Copy every entry word for word. Skip the pictures.

════

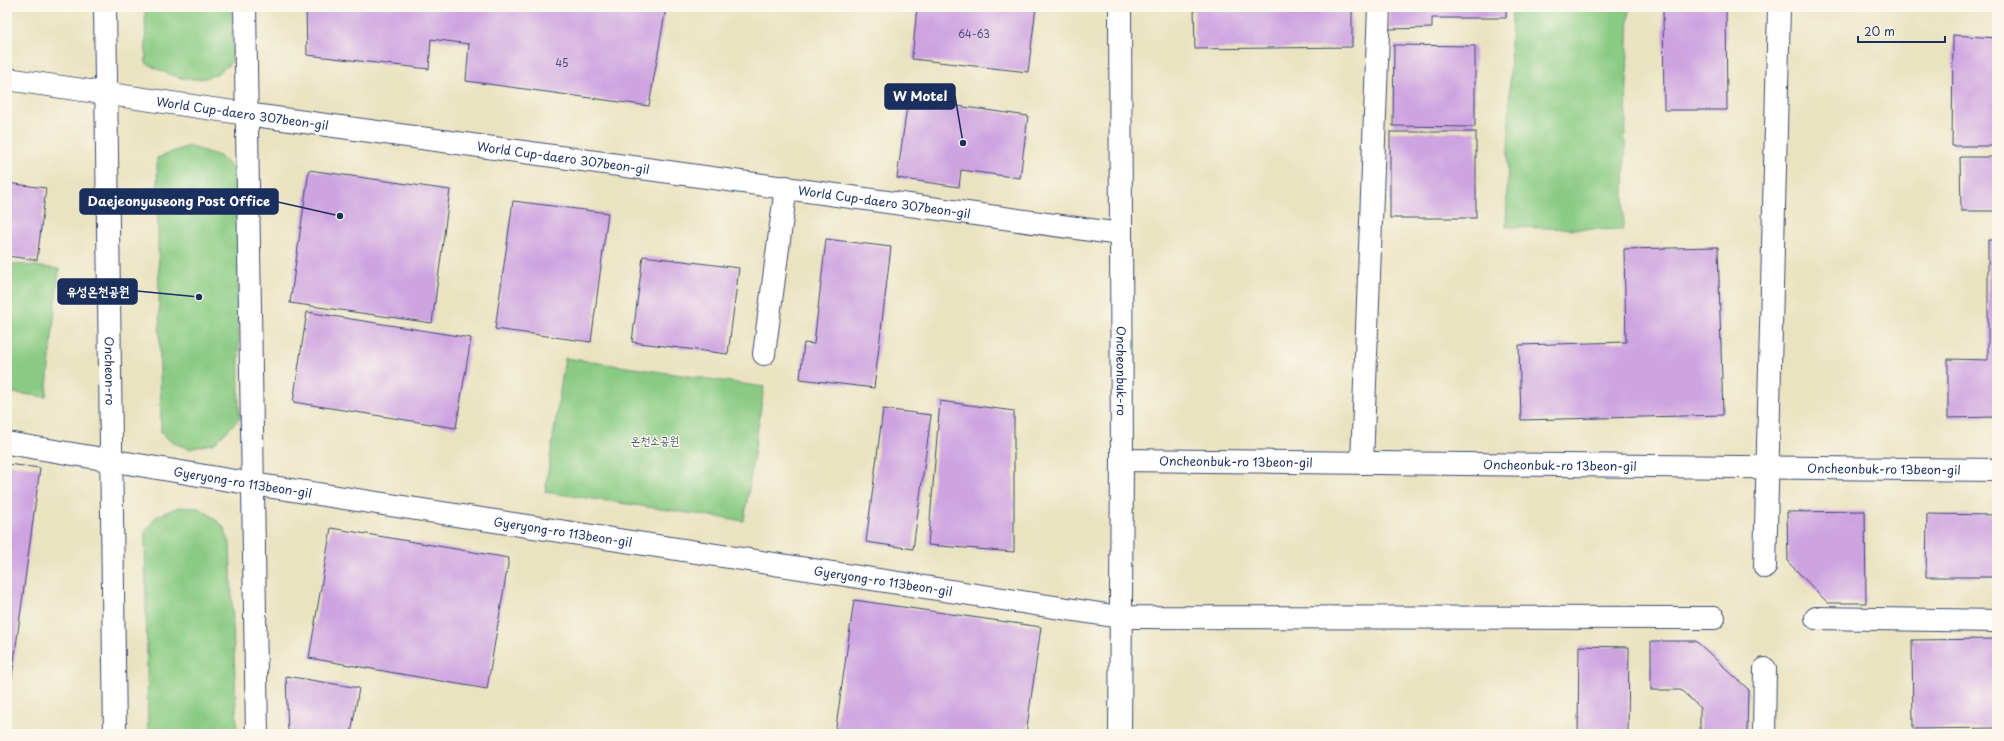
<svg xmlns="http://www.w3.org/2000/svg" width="2004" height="741" font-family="'Playpen Sans','Poor Story',sans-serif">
	<rect width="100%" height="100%" fill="#fbf7ec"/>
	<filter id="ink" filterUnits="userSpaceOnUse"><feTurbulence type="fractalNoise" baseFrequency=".025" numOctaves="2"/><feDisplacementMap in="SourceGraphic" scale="8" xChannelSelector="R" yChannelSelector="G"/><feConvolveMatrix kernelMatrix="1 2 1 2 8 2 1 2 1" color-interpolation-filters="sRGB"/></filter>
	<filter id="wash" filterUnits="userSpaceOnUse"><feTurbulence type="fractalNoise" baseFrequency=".012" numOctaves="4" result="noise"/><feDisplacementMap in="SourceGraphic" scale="16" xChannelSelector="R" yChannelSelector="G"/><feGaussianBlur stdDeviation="0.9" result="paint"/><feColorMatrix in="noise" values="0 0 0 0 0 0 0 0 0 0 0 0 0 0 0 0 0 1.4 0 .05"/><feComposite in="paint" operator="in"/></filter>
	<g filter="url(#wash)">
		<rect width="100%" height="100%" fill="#eae3c1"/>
		<g fill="#8acb83" stroke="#527d70">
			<path d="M145,7H231L233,61C228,65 222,71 216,74C193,86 167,75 146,63Z"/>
			<path d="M1512,7H1629L1623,230L1506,227Z"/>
			<path d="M188,146L220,156L238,174L239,419L215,443L189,449L172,442L161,433L157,158Z"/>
			<path d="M7,263L59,269L46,397L7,392Z"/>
			<path d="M565,358L764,387L744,521L545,492Z"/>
			<path d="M178,507L198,508L210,515L223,526L230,543L237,734H148L145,532L156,517Z"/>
		</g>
		<g id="blocks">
			<g fill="#cda3e0">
				<path d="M306,7H666L649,106L466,81L469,44L431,39L429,69L307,55Z"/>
				<path d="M917,7H1036L1028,72L912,59Z"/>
				<path d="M1194,7H1352V47L1195,49Z"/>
				<path d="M1389,7H1506V18H1432V28L1389,29Z"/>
				<path d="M1663,7H1726L1727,110H1664Z"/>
				<path d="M1953,35L1997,38V146H1952Z"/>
				<path d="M1394,45L1475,46V127L1393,126Z"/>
				<path d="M908,99L1028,116L1020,178L961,170L959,187L897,178Z"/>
				<rect x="1390" y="132" width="86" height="86"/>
				<path d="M1960,157H1997V211H1961Z"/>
				<path d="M309,170L450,190L432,323L290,303Z"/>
				<path d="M7,183L46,188L37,260L7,256Z"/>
				<path d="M513,201L608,213L591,342L495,329Z"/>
				<path d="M826,239L891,247L874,388L800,379L804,343L814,344Z"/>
				<path d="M1988,240H1997V417L1948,418V359L1988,360Z"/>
				<path d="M1718,247L1723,415L1521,420L1519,345L1626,342L1624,249Z"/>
				<path d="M643,256L739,268L728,354L632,342Z"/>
				<path d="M307,312L471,338L456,428L293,402Z"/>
				<path d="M940,401L1014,411V552L928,545Z"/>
				<path d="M883,409L931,415L913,549L866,542Z"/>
				<path d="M7,464L40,468L10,691H7Z"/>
				<path d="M1865,511L1866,603H1828L1788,562L1787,512Z"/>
				<path d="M1927,514L1997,515V577H1926Z"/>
				<path d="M331,528L509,558L487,689L309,658Z"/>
				<path d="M854,600L1041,627L1026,734H835Z"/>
				<path d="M1997,639V728L1913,729L1912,640Z"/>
				<path d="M1651,641H1696L1748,689L1747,734H1700V708L1681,690H1651Z"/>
				<path d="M1579,646L1629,647L1628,734H1578Z"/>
				<path d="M286,676L359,688L351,734H288Z"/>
			</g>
		</g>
	</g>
	<g filter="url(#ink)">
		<use href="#blocks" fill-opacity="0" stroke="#3a4a6d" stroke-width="1"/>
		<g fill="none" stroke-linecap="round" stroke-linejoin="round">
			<g stroke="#3a4a6d" stroke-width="24">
				<g id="minor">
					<path id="s1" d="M105,7L115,734"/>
					<path d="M245,7L257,734"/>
					<path id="s2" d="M1120,7L1122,460L1120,734"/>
					<path id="s3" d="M7,79L247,114L1120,234"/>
					<path d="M764,354L786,187"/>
					<path id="s4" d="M7,443L253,484L1120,617L1714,618"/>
					<path id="s5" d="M1122,460L1997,470"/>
					<path d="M1362,463L1379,7"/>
					<path d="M1765,567L1779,7"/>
					<path d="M1816,618L1997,621"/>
					<path d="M1764,734L1765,669"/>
				</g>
			</g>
			<use href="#minor" stroke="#fff" stroke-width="22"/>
		</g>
	</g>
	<g text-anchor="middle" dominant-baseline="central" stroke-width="3" stroke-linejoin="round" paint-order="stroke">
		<g font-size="10" fill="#484c7e">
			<text x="974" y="33">64-63</text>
			<text x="562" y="62">45</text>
		</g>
		<g font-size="12" fill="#1b2f5e" stroke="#fbf7ec">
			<text stroke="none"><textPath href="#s3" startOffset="238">World Cup-daero 307beon-gil</textPath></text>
			<text stroke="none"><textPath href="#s3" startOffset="562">World Cup-daero 307beon-gil</textPath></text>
			<text stroke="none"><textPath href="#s3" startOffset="886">World Cup-daero 307beon-gil</textPath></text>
			<text stroke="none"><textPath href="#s1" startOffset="364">Oncheon-ro</textPath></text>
			<text stroke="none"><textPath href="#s2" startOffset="364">Oncheonbuk-ro</textPath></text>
			<text stroke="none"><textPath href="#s5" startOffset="114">Oncheonbuk-ro 13beon-gil</textPath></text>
			<text stroke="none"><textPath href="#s5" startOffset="438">Oncheonbuk-ro 13beon-gil</textPath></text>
			<text stroke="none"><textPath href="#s5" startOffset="762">Oncheonbuk-ro 13beon-gil</textPath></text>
			<text stroke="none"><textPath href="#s4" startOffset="239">Gyeryong-ro 113beon-gil</textPath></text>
			<text stroke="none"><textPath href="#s4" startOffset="563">Gyeryong-ro 113beon-gil</textPath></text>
			<text stroke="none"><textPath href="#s4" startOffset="887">Gyeryong-ro 113beon-gil</textPath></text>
		</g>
		<g font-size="12" fill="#3c5e69" stroke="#fbf7ec">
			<text x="655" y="440">온천소공원</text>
		</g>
	</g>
	<path fill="none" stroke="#1b2f5e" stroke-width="1.5" d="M963 143L955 96M340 216L278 202M199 297L137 291"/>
	<g fill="#1b2f5e" stroke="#fbf7ec" stroke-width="1.5">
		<circle cx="963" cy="143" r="4"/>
		<circle cx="340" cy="216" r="4"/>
		<circle cx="199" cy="297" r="4"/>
	</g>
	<g fill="#1b2f5e" stroke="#1b2f5e" stroke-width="1.5">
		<rect x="885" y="84" width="70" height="25" rx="4"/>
		<rect x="80" y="189" width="198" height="25" rx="4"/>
		<rect x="58" y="279" width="79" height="25" rx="4"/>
	</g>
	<g font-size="13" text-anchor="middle" font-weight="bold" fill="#fff">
		<text x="920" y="101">W Motel</text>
		<text x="179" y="206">Daejeonyuseong Post Office</text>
		<text x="98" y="296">유성온천공원</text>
	</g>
	<rect width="2004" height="741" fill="none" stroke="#fbf7ec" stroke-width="24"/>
	<path d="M1858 36v6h87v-6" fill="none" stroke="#1b2f5e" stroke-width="2"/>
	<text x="1864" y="36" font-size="12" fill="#1b2f5e" stroke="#fbf7ec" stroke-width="3" paint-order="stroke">20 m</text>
</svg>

════

Answer to the problem
<svg xmlns="http://www.w3.org/2000/svg" width="2004" height="741" font-family="'Playpen Sans','Poor Story',sans-serif">
	<rect width="100%" height="100%" fill="#fbf7ec"/>
	<filter id="ink" filterUnits="userSpaceOnUse"><feTurbulence type="fractalNoise" baseFrequency=".025" numOctaves="2"/><feDisplacementMap in="SourceGraphic" scale="8" xChannelSelector="R" yChannelSelector="G"/><feConvolveMatrix kernelMatrix="1 2 1 2 8 2 1 2 1" color-interpolation-filters="sRGB"/></filter>
	<filter id="wash" filterUnits="userSpaceOnUse"><feTurbulence type="fractalNoise" baseFrequency=".012" numOctaves="4" result="noise"/><feDisplacementMap in="SourceGraphic" scale="16" xChannelSelector="R" yChannelSelector="G"/><feGaussianBlur stdDeviation="0.9" result="paint"/><feColorMatrix in="noise" values="0 0 0 0 0 0 0 0 0 0 0 0 0 0 0 0 0 1.4 0 .05"/><feComposite in="paint" operator="in"/></filter>
	<g filter="url(#wash)">
		<rect width="100%" height="100%" fill="#eae3c1"/>
		<g fill="#8acb83" stroke="#527d70">
			<path d="M145,7H231L233,61C228,65 222,71 216,74C193,86 167,75 146,63Z"/>
			<path d="M1512,7H1629L1623,230L1506,227Z"/>
			<path d="M188,146L220,156L238,174L239,419L215,443L189,449L172,442L161,433L157,158Z"/>
			<path d="M7,263L59,269L46,397L7,392Z"/>
			<path d="M565,358L764,387L744,521L545,492Z"/>
			<path d="M178,507L198,508L210,515L223,526L230,543L237,734H148L145,532L156,517Z"/>
		</g>
		<g id="blocks">
			<g fill="#cda3e0">
				<path d="M306,7H666L649,106L466,81L469,44L431,39L429,69L307,55Z"/>
				<path d="M917,7H1036L1028,72L912,59Z"/>
				<path d="M1194,7H1352V47L1195,49Z"/>
				<path d="M1389,7H1506V18H1432V28L1389,29Z"/>
				<path d="M1663,7H1726L1727,110H1664Z"/>
				<path d="M1953,35L1997,38V146H1952Z"/>
				<path d="M1394,45L1475,46V127L1393,126Z"/>
				<path d="M908,99L1028,116L1020,178L961,170L959,187L897,178Z"/>
				<rect x="1390" y="132" width="86" height="86"/>
				<path d="M1960,157H1997V211H1961Z"/>
				<path d="M309,170L450,190L432,323L290,303Z"/>
				<path d="M7,183L46,188L37,260L7,256Z"/>
				<path d="M513,201L608,213L591,342L495,329Z"/>
				<path d="M826,239L891,247L874,388L800,379L804,343L814,344Z"/>
				<path d="M1988,240H1997V417L1948,418V359L1988,360Z"/>
				<path d="M1718,247L1723,415L1521,420L1519,345L1626,342L1624,249Z"/>
				<path d="M643,256L739,268L728,354L632,342Z"/>
				<path d="M307,312L471,338L456,428L293,402Z"/>
				<path d="M940,401L1014,411V552L928,545Z"/>
				<path d="M883,409L931,415L913,549L866,542Z"/>
				<path d="M7,464L40,468L10,691H7Z"/>
				<path d="M1865,511L1866,603H1828L1788,562L1787,512Z"/>
				<path d="M1927,514L1997,515V577H1926Z"/>
				<path d="M331,528L509,558L487,689L309,658Z"/>
				<path d="M854,600L1041,627L1026,734H835Z"/>
				<path d="M1997,639V728L1913,729L1912,640Z"/>
				<path d="M1651,641H1696L1748,689L1747,734H1700V708L1681,690H1651Z"/>
				<path d="M1579,646L1629,647L1628,734H1578Z"/>
				<path d="M286,676L359,688L351,734H288Z"/>
			</g>
		</g>
	</g>
	<g filter="url(#ink)">
		<use href="#blocks" fill-opacity="0" stroke="#3a4a6d" stroke-width="1"/>
		<g fill="none" stroke-linecap="round" stroke-linejoin="round">
			<g stroke="#3a4a6d" stroke-width="24">
				<g id="minor">
					<path id="s1" d="M105,7L115,734"/>
					<path d="M245,7L257,734"/>
					<path id="s2" d="M1120,7L1122,460L1120,734"/>
					<path id="s3" d="M7,79L247,114L1120,234"/>
					<path d="M764,354L786,187"/>
					<path id="s4" d="M7,443L253,484L1120,617L1714,618"/>
					<path id="s5" d="M1122,460L1997,470"/>
					<path d="M1362,463L1379,7"/>
					<path d="M1765,567L1779,7"/>
					<path d="M1816,618L1997,621"/>
					<path d="M1764,734L1765,669"/>
				</g>
			</g>
			<use href="#minor" stroke="#fff" stroke-width="22"/>
		</g>
	</g>
	<g text-anchor="middle" dominant-baseline="central" stroke-width="3" stroke-linejoin="round" paint-order="stroke">
		<g font-size="10" fill="#484c7e">
			<text x="974" y="33">64-63</text>
			<text x="562" y="62">45</text>
		</g>
		<g font-size="12" fill="#1b2f5e" stroke="#fbf7ec">
			<text stroke="none"><textPath href="#s3" startOffset="238">World Cup-daero 307beon-gil</textPath></text>
			<text stroke="none"><textPath href="#s3" startOffset="562">World Cup-daero 307beon-gil</textPath></text>
			<text stroke="none"><textPath href="#s3" startOffset="886">World Cup-daero 307beon-gil</textPath></text>
			<text stroke="none"><textPath href="#s1" startOffset="364">Oncheon-ro</textPath></text>
			<text stroke="none"><textPath href="#s2" startOffset="364">Oncheonbuk-ro</textPath></text>
			<text stroke="none"><textPath href="#s5" startOffset="114">Oncheonbuk-ro 13beon-gil</textPath></text>
			<text stroke="none"><textPath href="#s5" startOffset="438">Oncheonbuk-ro 13beon-gil</textPath></text>
			<text stroke="none"><textPath href="#s5" startOffset="762">Oncheonbuk-ro 13beon-gil</textPath></text>
			<text stroke="none"><textPath href="#s4" startOffset="239">Gyeryong-ro 113beon-gil</textPath></text>
			<text stroke="none"><textPath href="#s4" startOffset="563">Gyeryong-ro 113beon-gil</textPath></text>
			<text stroke="none"><textPath href="#s4" startOffset="887">Gyeryong-ro 113beon-gil</textPath></text>
		</g>
		<g font-size="12" fill="#3c5e69" stroke="#fbf7ec">
			<text x="655" y="440">온천소공원</text>
		</g>
	</g>
	<path fill="none" stroke="#1b2f5e" stroke-width="1.5" d="M963 143L955 96M340 216L278 202M199 297L137 291"/>
	<g fill="#1b2f5e" stroke="#fbf7ec" stroke-width="1.5">
		<circle cx="963" cy="143" r="4"/>
		<circle cx="340" cy="216" r="4"/>
		<circle cx="199" cy="297" r="4"/>
	</g>
	<g fill="#1b2f5e" stroke="#1b2f5e" stroke-width="1.5">
		<rect x="885" y="84" width="70" height="25" rx="4"/>
		<rect x="80" y="189" width="198" height="25" rx="4"/>
		<rect x="58" y="279" width="79" height="25" rx="4"/>
	</g>
	<g font-size="13" text-anchor="middle" font-weight="bold" fill="#fff">
		<text x="920" y="101">W Motel</text>
		<text x="179" y="206">Daejeonyuseong Post Office</text>
		<text x="98" y="296">유성온천공원</text>
	</g>
	<rect width="2004" height="741" fill="none" stroke="#fbf7ec" stroke-width="24"/>
	<path d="M1858 36v6h87v-6" fill="none" stroke="#1b2f5e" stroke-width="2"/>
	<text x="1864" y="36" font-size="12" fill="#1b2f5e" stroke="#fbf7ec" stroke-width="3" paint-order="stroke">20 m</text>
</svg>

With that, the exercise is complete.